Advisers with no respect for evident standards of integrity have influenced your Government in a dark direction, but now is the time to turn a new page.
You have inexperienced people who are understandably struggling and plaintively crying that they are working night and day but who lack the rigour and expertise needed. But you could have access to that rigour and expertise. I know how effectively DFID, and the DEC, for example, work towards outcome-based targets. I know this from my experience of dealing with DFID, for example on a £25 million budget concerned with the successful eradication of Ebola in Sierra Leone – and similar experiences with projects in Kenya, Ethiopia, Nepal, Sudan and Syria. What a positive and unifying gesture it would be to show that you had changed your approach and were looking for the skills of a Justine Greening, a Rory Stewart or even a David Miliband as the dedicated leader of the overall UK response to the pandemic. And if you demonstrated to any of these people that you were someone they could work with, then that would be a very positive statement to the country.

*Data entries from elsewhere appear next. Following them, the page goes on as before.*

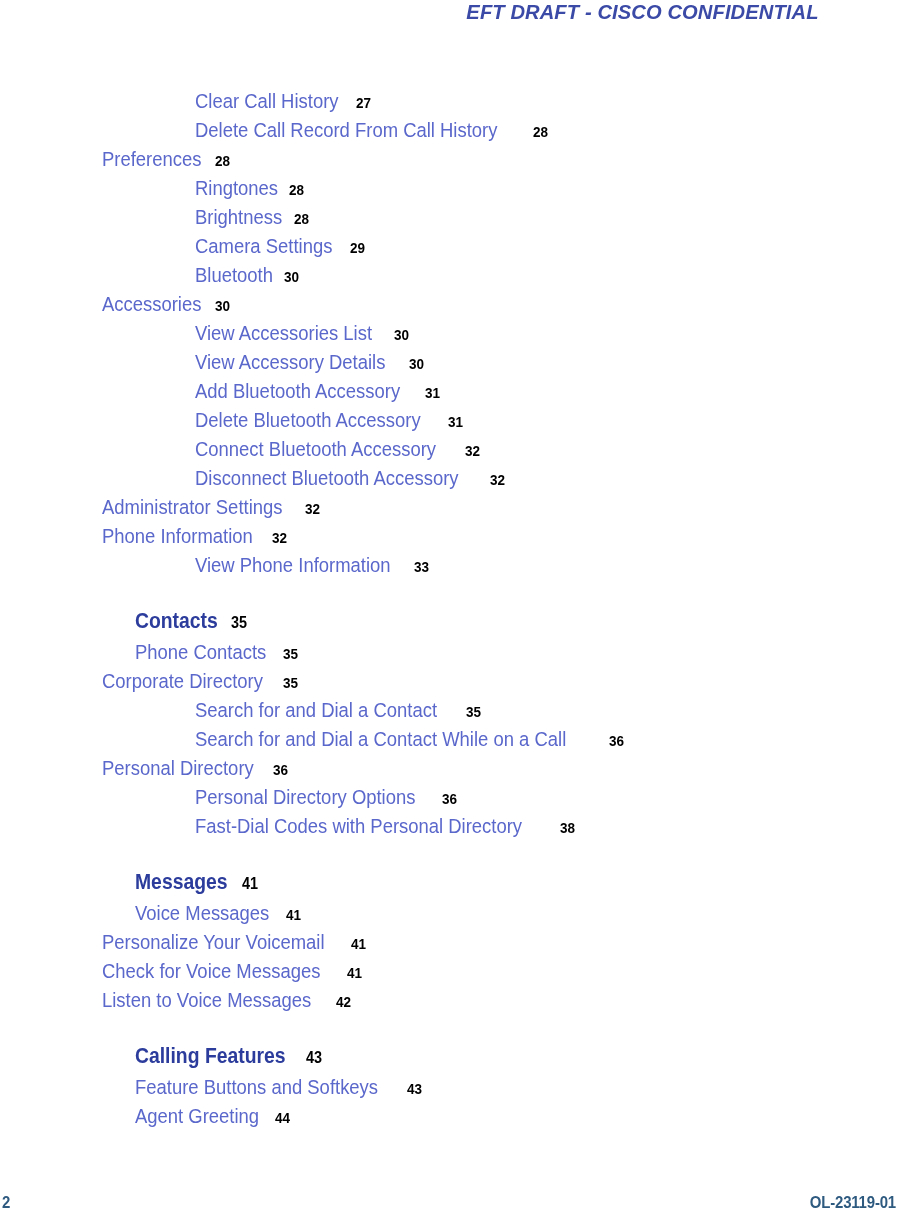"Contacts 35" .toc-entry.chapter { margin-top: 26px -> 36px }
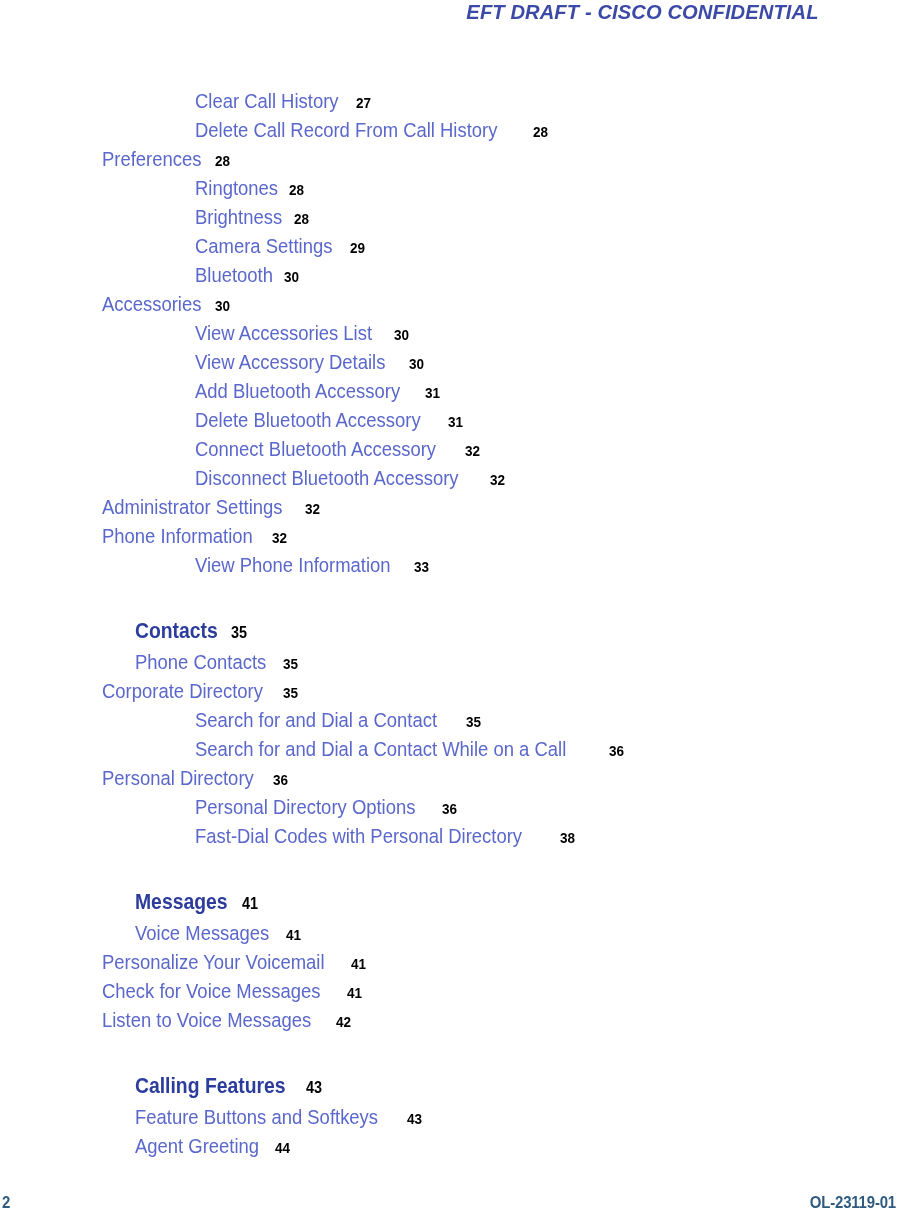"Search for and Dial a Contact While" div.toc-entry { html: <div><span>Search for and Dial a Contact While on a Call</span><span>36</span></div> -> none }
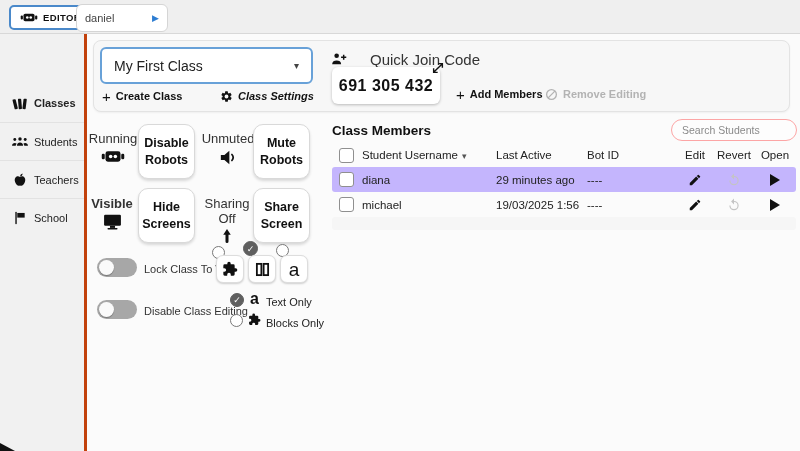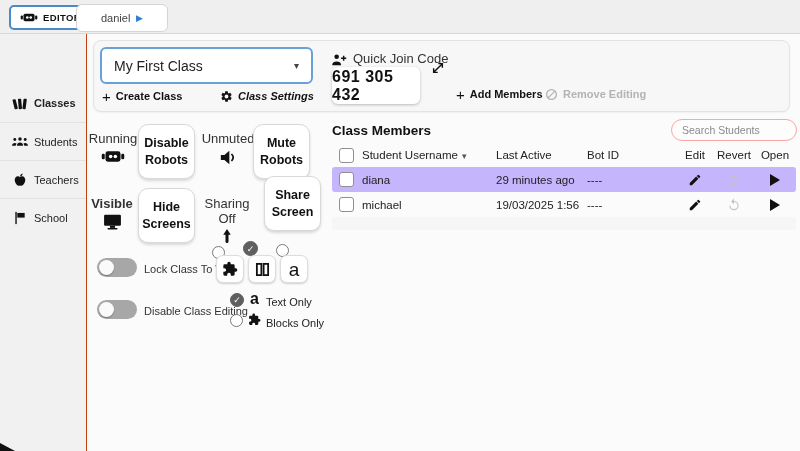"daniel" .user-tab { padding: 0 24px -> 0 8px }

Let us then recognise that we are in a new
situation and that any decision invoking “the Will of the People” must be based
on the Will of the People in the 2020s, emerging as we have done through a sea change
in the history of this island nation. People brandishing yesterday’s slogans
will become yesterday’s men. New leadership is needed for the 2020s; you have
shown your flexibility in the past by wearing the clothes of the Hard Brexiters
when you felt that was popular; are you stuck in that rut of the last decade,
or can you emerge as the leader needed for the 2020s?